Components of an Option’s Premium

The Options Industry Council (OIC) notes that an option has two main components – intrinsic value and time value.  These terms are defined as follows:

  • Intrinsic Value – Reflects the amount, if any, by which an option is in the money.
  • Time Value – Whatever the premium of the option value is less the intrinsic value.

A Review of Intrinsic Value and Time Value

In order to more firmly understand intrinsic value, we have to go back to the basics of calls and puts.  A call option is in the money when the exercise price is less than the market price (i.e. option holder can purchase stock below market price).  A put option is in the money when the exercise price is Exercise price greater than the market price (i.e. option holder can sell stock above market price).

Here is a graphic that can help visualize these characteristics:

A diagram showing how calls and puts are in the money, at the money, or out of the money.
A diagram of intrinsic value for calls and puts.

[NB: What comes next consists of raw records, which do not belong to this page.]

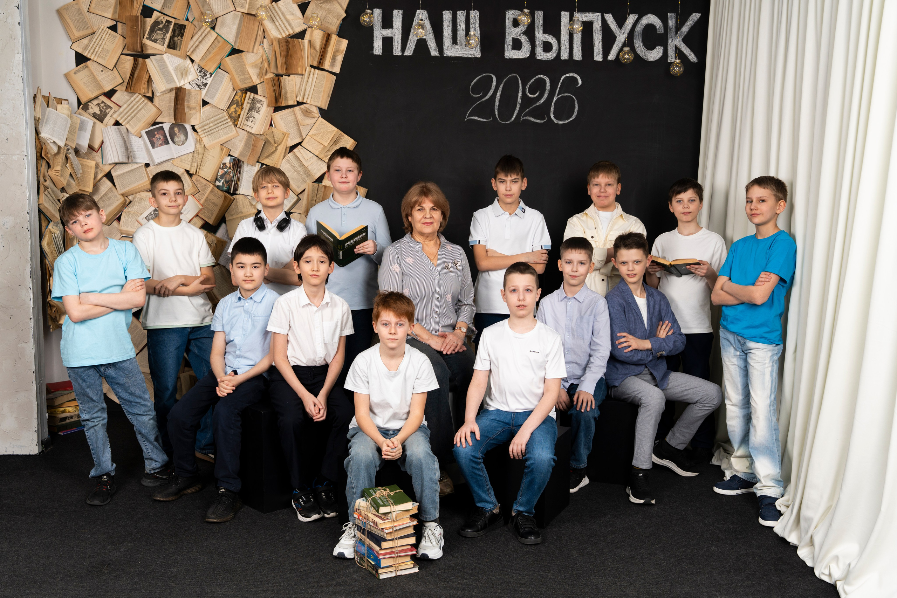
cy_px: 299
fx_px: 999
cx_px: 448
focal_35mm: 40
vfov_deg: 33.3
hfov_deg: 48.3
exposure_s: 1/125
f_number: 7.1
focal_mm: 40.1
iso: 250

If a call is in the money, intrinsic value is calculated as follows:

Intrinsic value = Current stock (market) price – exercise price

If a put is in the money, intrinsic value is calculated as follows:

Intrinsic value = exercise price – current stock (market) price

Time value is derived as follows:

Time value = premium – intrinsic value.

Put another way, as per the OIC, “time value is any premium in excess of the intrinsic value before expiration.  Time value is often explained as the amount an investor is willing to pay for the option above its intrinsic value.”

What Influences an Option’s Premium?

There are numerous factors which influence the premium of an option.  These include:

  • Changes in the current value of the underlying stock.
    • As stock price rises, the premium of a call will increase, the premium of a put will decrease
    • As stock price decreases, the premium of a call will decrease, the premium of a put will increase.

The below table summarizes this relationship

Call option premium Put option premium
Stock price increases Increases Decreases
Stock price decreases Decreases Increases

Other factors that influence the premium of an option are

  • Strike price
  • Time until expiration – for both puts and calls, time value decreases as the option nears expiration
  • The volatility of the underlying stock
  • Other factors such as cash dividends payable on the underlying stock, interest rates, currency exchange rates, the depth of the market for the option, and estimates of future developments that may affect stock price.

How is Premium Paid Out?

Premium is paid from the option buyer (i.e. the option holder) to the option seller (i.e. the option writer).  As an option buyer, you are said to pay a debit to the option writer.  As an option writer, you are said to receive a credit from the option buyer.

The Role of the Options Clearing Corporation

According to its 2017 annual report, the OCC is “the world’s largest clearing organization for equity derivatives.”  The OCC issues, guarantees, and clears all option contracts.  In a nutshell, the OCC is responsible for the system that backs the performance of options.